GBP/USD(英ポンド/米ドル)は、数週間ぶりの安値1.3302を試した後、1.3414で取引された。英国債(ギルト、英国政府が発行する国債)は上昇し、バーナム氏の陣営に関連する発言を受けて、国家の関与拡大や歳出増への期待が意識された。
Market Reaction And Oil Prices
米国株はまちまちとなり、米ドルは下げ幅を縮小した。米政府高官が、イランの原油輸出に対する一時的な適用除外(制裁の一部を一時的に緩める措置)を巡る報道を否定したためだ。WTI(米国産原油の代表的な指標)は3.21%上昇し、1バレル=100.00ドルを回復した。
ドナルド・トランプ氏はSNS「Truth Social」で、協議再開の余地を残すため火曜日はイランへの攻撃を控えると述べた。プライス・ターミナルのデータによると、金融市場では年内に少なくとも2回のイングランド銀行(BoE)の利上げ(政策金利の引き上げ)が織り込まれた。
BoEの政策担当者メーガン・グリーン氏は、イラン情勢に起因するインフレ(物価上昇)ショックが一時的だと決めつけるべきではないと述べた。今後の主な予定として、米連邦準備制度理事会(FRB)の議事要旨公表、要人発言、金曜日のケビン・ウォーシュ氏のFRB議長就任式(宣誓就任)、さらに英国の雇用統計とBoE関係者の発言が挙げられる。

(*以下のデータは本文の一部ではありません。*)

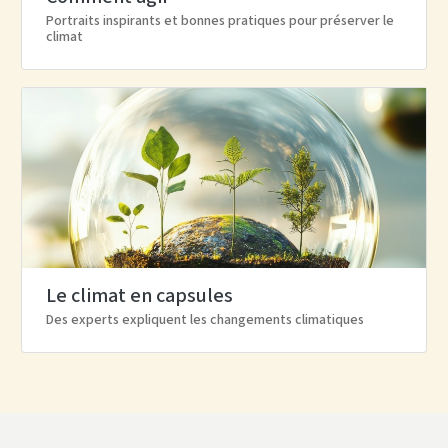
Portraits inspirants et bonnes pratiques pour préserver le
climat
Le climat en capsules
Des experts expliquent les changements climatiques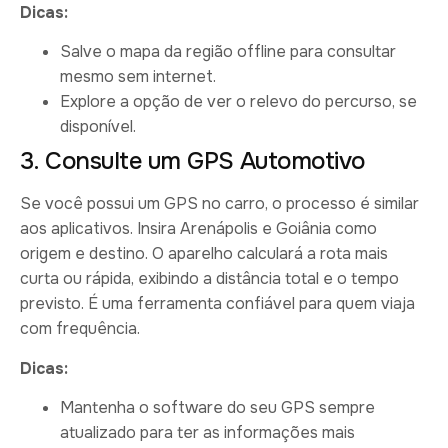
Dicas:
Salve o mapa da região offline para consultar
mesmo sem internet.
Explore a opção de ver o relevo do percurso, se
disponível.
3. Consulte um GPS Automotivo
Se você possui um GPS no carro, o processo é similar
aos aplicativos. Insira Arenápolis e Goiânia como
origem e destino. O aparelho calculará a rota mais
curta ou rápida, exibindo a distância total e o tempo
previsto. É uma ferramenta confiável para quem viaja
com frequência.
Dicas:
Mantenha o software do seu GPS sempre
atualizado para ter as informações mais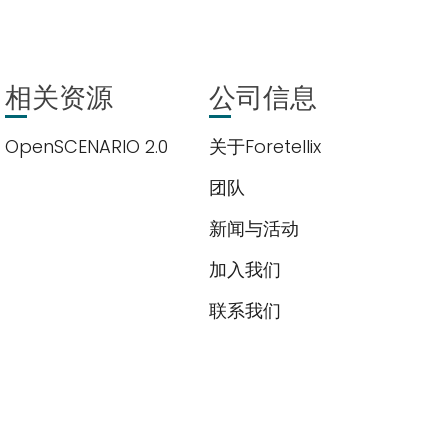
相关资源
公司信息
OpenSCENARIO 2.0
关于Foretellix
团队
新闻与活动
加入我们
联系我们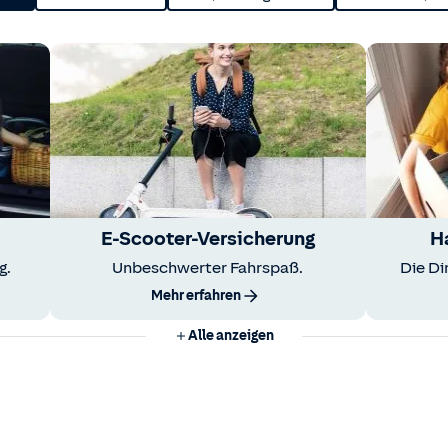
E-Scooter-Versicherung
H
g.
Unbeschwerter Fahrspaß.
Die Di
Mehr erfahren
Alle anzeigen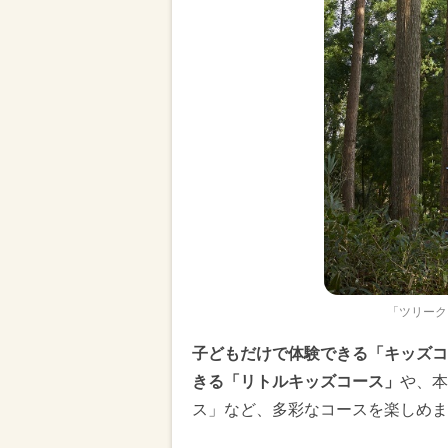
「ツリーク
子どもだけで体験できる「キッズコ
きる「リトルキッズコース」
や、本
ス」など、多彩なコースを楽しめま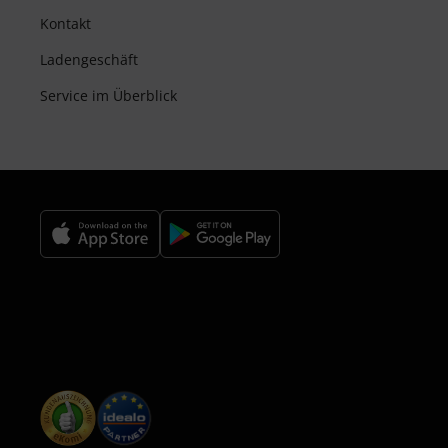
Kontakt
Ladengeschäft
Service im Überblick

日足チャートでは、GBP/USDは1.3434で推移し、50日・100日・200日移動平均線(SMA、一定期間の平均値でトレンドを示す指標)が集中する1.3430付近に位置した。上値抵抗(上昇しにくい価格帯)は1.3608付近。RSI(14)(相対力指数、買われ過ぎ・売られ過ぎを示す指標)はおよそ46だった。
Forward Looking Strategy
2025年以降、より厳しい景気見通しを背景に、GBP/USDは大きく下落し、足元は1.27近辺で取引されている。

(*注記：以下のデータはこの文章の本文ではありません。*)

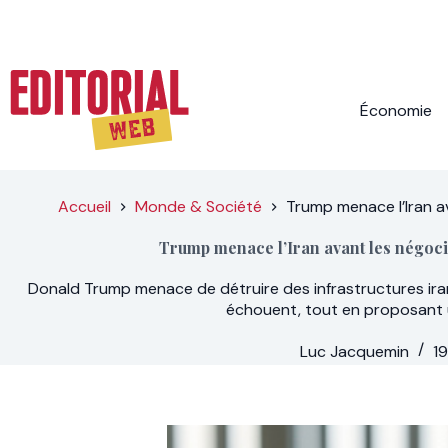
Passer
au
contenu
Économie
Accueil
Monde & Société
Trump menace l’Iran a
Trump menace l’Iran avant les négoci
Donald Trump menace de détruire des infrastructures iran
échouent, tout en proposant 
Luc Jacquemin
19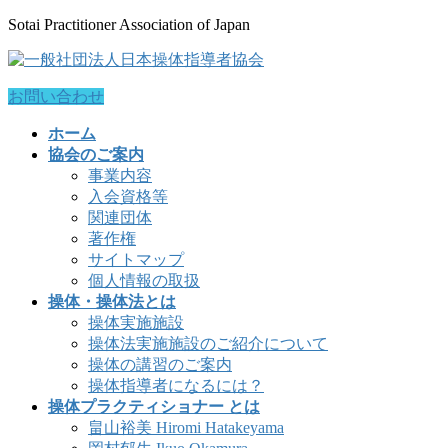
コ
ナ
Sotai Practitioner Association of Japan
ン
ビ
テ
ゲ
ン
ー
お問い合わせ
ツ
シ
に
ョ
ホーム
移
ン
協会のご案内
動
に
事業内容
移
入会資格等
動
関連団体
著作権
サイトマップ
個人情報の取扱
操体・操体法とは
操体実施施設
操体法実施施設のご紹介について
操体の講習のご案内
操体指導者になるには？
操体プラクティショナー とは
畠山裕美 Hiromi Hatakeyama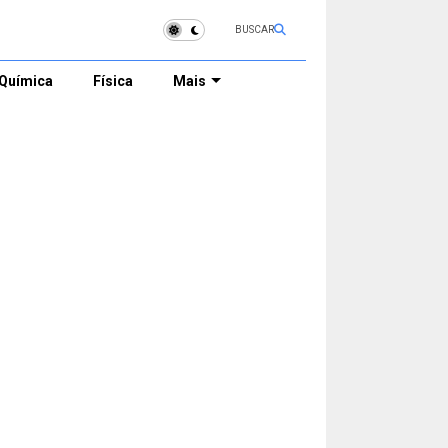
BUSCAR
Química
Física
Mais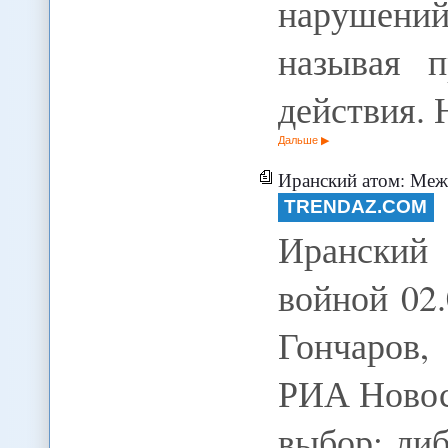
нарушений
называя п
действия.
Дальше
Иранский атом: Меж
TRENDAZ.COM
Иранский
войной 02.
Гончаров,
РИА Новос
выбор: ли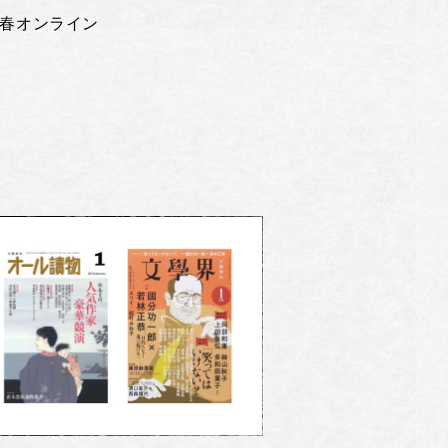
春オンライン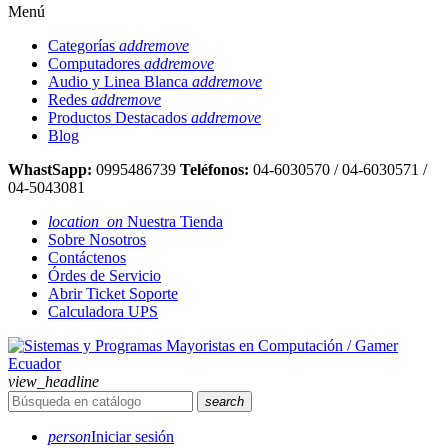
Menú
Categorías
add
remove
Computadores
add
remove
Audio y Linea Blanca
add
remove
Redes
add
remove
Productos Destacados
add
remove
Blog
WhastSapp:
0995486739
Teléfonos:
04-6030570 / 04-6030571 /
04-5043081
location_on
Nuestra Tienda
Sobre Nosotros
Contáctenos
Órdes de Servicio
Abrir Ticket Soporte
Calculadora UPS
view_headline
search
person
Iniciar sesión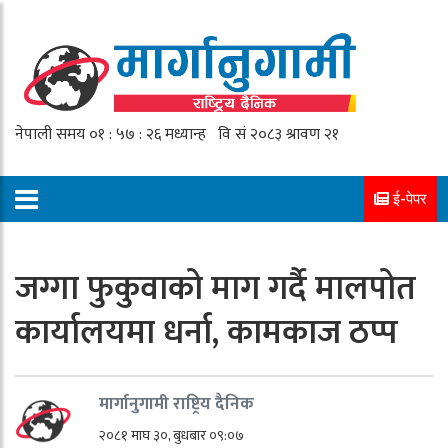
ई-पेपर
जग्गा फुकुवाको माग गर्दै मालपोत
कार्यालयमा धर्ना, कामकाज ठप्प
मार्गानुगामी राष्ट्रिय दैनिक
२०८१ माघ ३०, बुधबार ०९:०७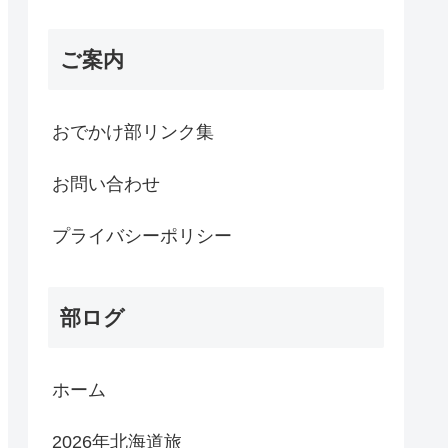
ご案内
おでかけ部リンク集
お問い合わせ
プライバシーポリシー
部ログ
ホーム
2026年北海道旅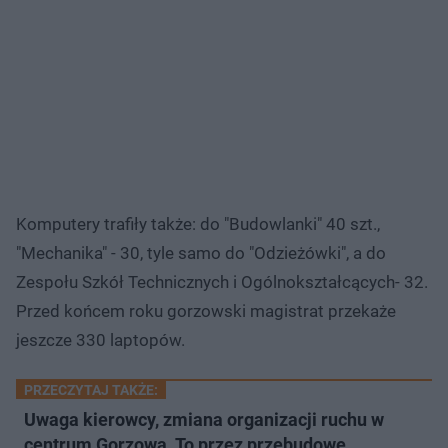
Komputery trafiły także: do "Budowlanki" 40 szt.,
"Mechanika" - 30, tyle samo do "Odzieżówki", a do
Zespołu Szkół Technicznych i Ogólnokształcących- 32.
Przed końcem roku gorzowski magistrat przekaże
jeszcze 330 laptopów.
PRZECZYTAJ TAKŻE:
Uwaga kierowcy, zmiana organizacji ruchu w
centrum Gorzowa. To przez przebudowę…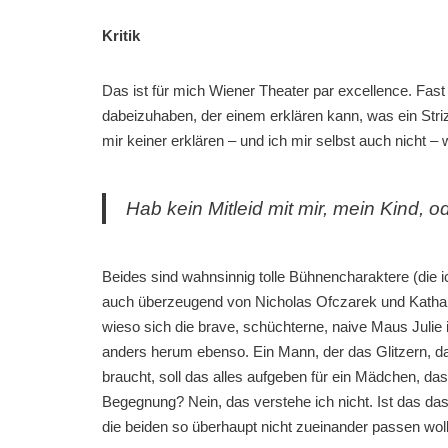
Kritik
Das ist für mich Wiener Theater par excellence. Fast
dabeizuhaben, der einem erklären kann, was ein Strizz
mir keiner erklären – und ich mir selbst auch nicht –
Hab kein Mitleid mit mir, mein Kind, o
Beides sind wahnsinnig tolle Bühnencharaktere (die 
auch überzeugend von Nicholas Ofczarek und Katharin
wieso sich die brave, schüchterne, naive Maus Julie 
anders herum ebenso. Ein Mann, der das Glitzern,
braucht, soll das alles aufgeben für ein Mädchen, da
Begegnung? Nein, das verstehe ich nicht. Ist das 
die beiden so überhaupt nicht zueinander passen wolle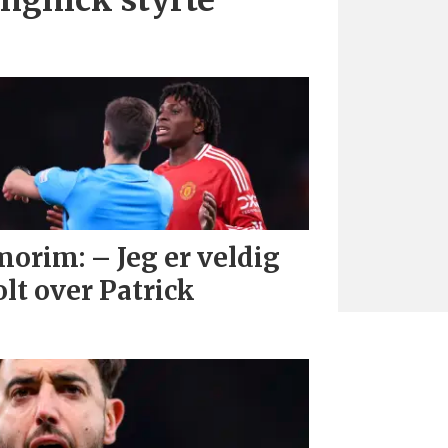
orim: – Jeg er veldig
olt over Patrick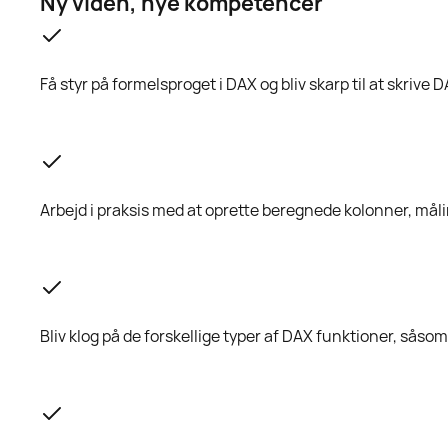
Ny viden, nye kompetencer
Få styr på formelsproget i DAX og bliv skarp til at skrive 
Arbejd i praksis med at oprette beregnede kolonner, mål
Bliv klog på de forskellige typer af DAX funktioner, såso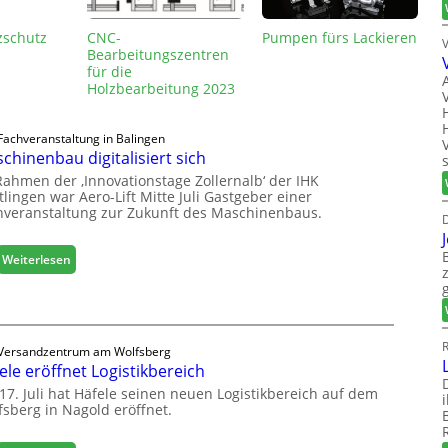
zschutz
CNC-
Pumpen fürs Lackieren
Bearbeitungszentren
für die
Holzbearbeitung 2023
Fachveranstaltung in Balingen
chinenbau digitalisiert sich
Rahmen der ‚Innovationstage Zollernalb‘ der IHK
lingen war Aero-Lift Mitte Juli Gastgeber einer
hveranstaltung zur Zukunft des Maschinenbaus.
D
:
Weiterlesen
M
a
s
c
R
Versandzentrum am Wolfsberg
h
ele eröffnet Logistikbereich
i
n
17. Juli hat Häfele seinen neuen Logistikbereich auf dem
fsberg in Nagold eröffnet.
e
n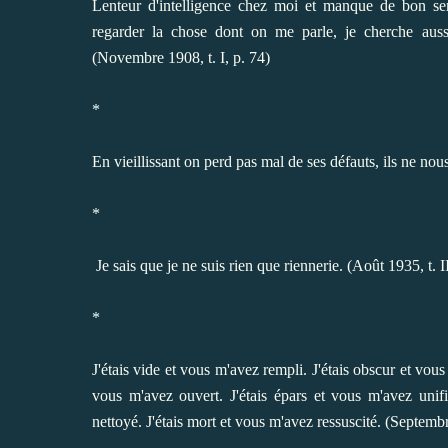
Lenteur d'intelligence chez moi et manque de bon sen
regarder la chose dont on me parle, je cherche auss
(Novembre 1908, t. I, p. 74)
*
En vieillissant on perd pas mal de ses défauts, ils ne nous 
*
Je sais que je ne suis rien que riennerie. (Août 1935, t. I
*
J'étais vide et vous m'avez rempli. J'étais obscur et vous
vous m'avez ouvert. J'étais épars et vous m'avez unifi
nettoyé. J'étais mort et vous m'avez ressuscité. (Septembr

2025年に強まったBoEのタカ派姿勢(インフレ抑制を優先し利上げに前向きな姿勢)は、その後の一連の利上げにつながり、政策金利(Bank Rate)は現在の5.25%まで引き上げられた。ただ、英国のインフレ率が2.3%と、米国の3.4%を下回る中、BoEはFRBよりも早い利下げ(政策金利の引き下げ)が意識されている。この金融政策の方向性の違い(政策の分岐)が、対ドルでのポンドの重しとなっている。
昨年、原油価格を1バレル=100ドル超へ押し上げた地政学リスクも、現時点ではいったん落ち着いている。WTIは1バレル=79ドル前後の安定したレンジまで低下し、グリーン氏のような政策担当者が懸念したインフレ圧力も和らいだ。市場の関心は、中央銀行の金利差(国ごとの金利水準の違い)へと戻っている。

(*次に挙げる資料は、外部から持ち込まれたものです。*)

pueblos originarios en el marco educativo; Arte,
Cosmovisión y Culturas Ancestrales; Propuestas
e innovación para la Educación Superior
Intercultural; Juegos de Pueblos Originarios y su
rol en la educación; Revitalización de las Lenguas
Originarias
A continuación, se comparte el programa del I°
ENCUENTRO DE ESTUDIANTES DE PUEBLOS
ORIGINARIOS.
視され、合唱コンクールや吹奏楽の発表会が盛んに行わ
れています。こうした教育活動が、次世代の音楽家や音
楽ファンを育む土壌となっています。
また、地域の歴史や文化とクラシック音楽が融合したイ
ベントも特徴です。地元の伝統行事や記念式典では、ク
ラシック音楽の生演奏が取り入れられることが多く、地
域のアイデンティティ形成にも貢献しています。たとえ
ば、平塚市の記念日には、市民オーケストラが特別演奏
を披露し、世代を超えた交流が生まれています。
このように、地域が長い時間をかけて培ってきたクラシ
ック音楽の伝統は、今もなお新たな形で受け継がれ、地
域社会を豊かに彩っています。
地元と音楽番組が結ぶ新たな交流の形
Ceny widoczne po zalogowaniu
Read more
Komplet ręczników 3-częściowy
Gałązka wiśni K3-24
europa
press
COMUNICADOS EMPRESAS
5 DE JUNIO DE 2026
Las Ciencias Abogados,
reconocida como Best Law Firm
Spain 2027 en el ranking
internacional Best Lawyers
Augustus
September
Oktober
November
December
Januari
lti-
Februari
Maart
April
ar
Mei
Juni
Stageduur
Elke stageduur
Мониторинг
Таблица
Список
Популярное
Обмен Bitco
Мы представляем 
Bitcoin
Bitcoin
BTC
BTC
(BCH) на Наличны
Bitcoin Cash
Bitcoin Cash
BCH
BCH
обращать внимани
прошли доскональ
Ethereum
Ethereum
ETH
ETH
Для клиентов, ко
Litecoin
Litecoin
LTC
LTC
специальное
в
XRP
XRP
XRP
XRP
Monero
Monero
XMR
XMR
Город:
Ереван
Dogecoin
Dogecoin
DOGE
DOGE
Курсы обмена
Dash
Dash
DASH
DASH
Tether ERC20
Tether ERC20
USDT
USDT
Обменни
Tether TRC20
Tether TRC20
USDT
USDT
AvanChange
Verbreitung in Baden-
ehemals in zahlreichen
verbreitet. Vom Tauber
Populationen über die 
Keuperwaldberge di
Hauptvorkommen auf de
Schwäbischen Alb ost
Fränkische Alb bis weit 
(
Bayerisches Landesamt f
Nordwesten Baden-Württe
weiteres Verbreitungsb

こうした状況を踏まえると、デリバティブ(金融派生商品。先物やオプションなど価格が別の資産に連動する取引)取引の参加者は、今後数週間のポンド安リスクを意識した構えが考えられる。BoEがよりハト派(景気支援を重視し利下げに前向き)に傾く見通しの中、GBP/USDのプットオプション(一定の価格で売る権利)を買うことは、損失を支払ったプレミアム(オプション料)に限定しつつ下落局面を狙う手段となり得る。特に、インプライド・ボラティリティ(市場が見込む将来の変動率)が昨年の政治混乱時の高水準を下回る局面では検討余地がある。今後の英国雇用統計は重要で、労働市場の弱さが示されれば、BoE利下げ観測が強まりやすい。